> _Exercise text_
-*-
In a slightly different world, Fargo season 4 might never have happened. After the FX anthology drama ended its third season, creator Noah Hawley admitted that he didn’t have an idea for a follow-up. And, he figured, “the only reason to do another Fargo is if the creative is there.” So, if there was to be a sequel, Hawley estimated it would take three years. That was in June 2017.
Thirty-nine months later (it would have been 34 had COVID not temporarily halted production), the show has reemerged with a story whose timeliness is obvious. It marks a significant departure from the earliest seasons of Fargo, which pitted good and evil archetypes against each other in arch, violent crime capers that ultimately erred on the side of optimism. Season 3 flirted with topicality, from an opening scene that hinged on Soviet kompromat to a hauntingly inconclusive final showdown between the latest iterations of pure good—represented by Carrie Coon’s embattled police chief Gloria Burgle—and primordial evil (David Thewlis’ terrifying V.M. Varga). Five months into Donald Trump’s presidency, that ending simultaneously reflected many Americans’ fears for the future and suggested that the battle for the human soul would be an eternal one. You can imagine why Hawley might have considered it a hard act to follow.
Instead of trying to top the high-flown allegory of its predecessor, the fascinating but uneven new episodes tackle conflicts of a more earthly nature: race, structural inequality, American identity. To that end, Fargo season 4 ventures farther south and deeper into history than it has gone before, to Kansas City, Mo. in 1950. For half a century, ethnic gangs have battled over the midsize metropolis. The Irish took out the Jews. The Italians took out the Irish. Finally, just a few years after a brutal World War in which fascist Italy numbered among the United States’ enemies, the Great Migration has brought the descendants of slaves north to this Midwestern city whose complicity in American racism dates back to the Missouri Compromise.
-*-
According to the text about Fargo season 4, in what city and year is the new season set?
-*-
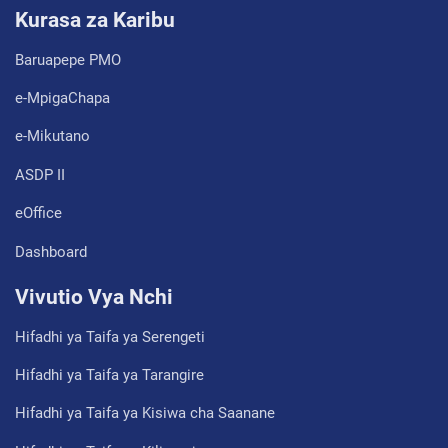
Kurasa za Karibu
Baruapepe PMO
e-MpigaChapa
e-Mikutano
ASDP II
eOffice
Dashboard
Vivutio Vya Nchi
Hifadhi ya Taifa ya Serengeti
Hifadhi ya Taifa ya Tarangire
Hifadhi ya Taifa ya Kisiwa cha Saanane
-*-
> _Output below_
Kansas City, Mo., in 1950.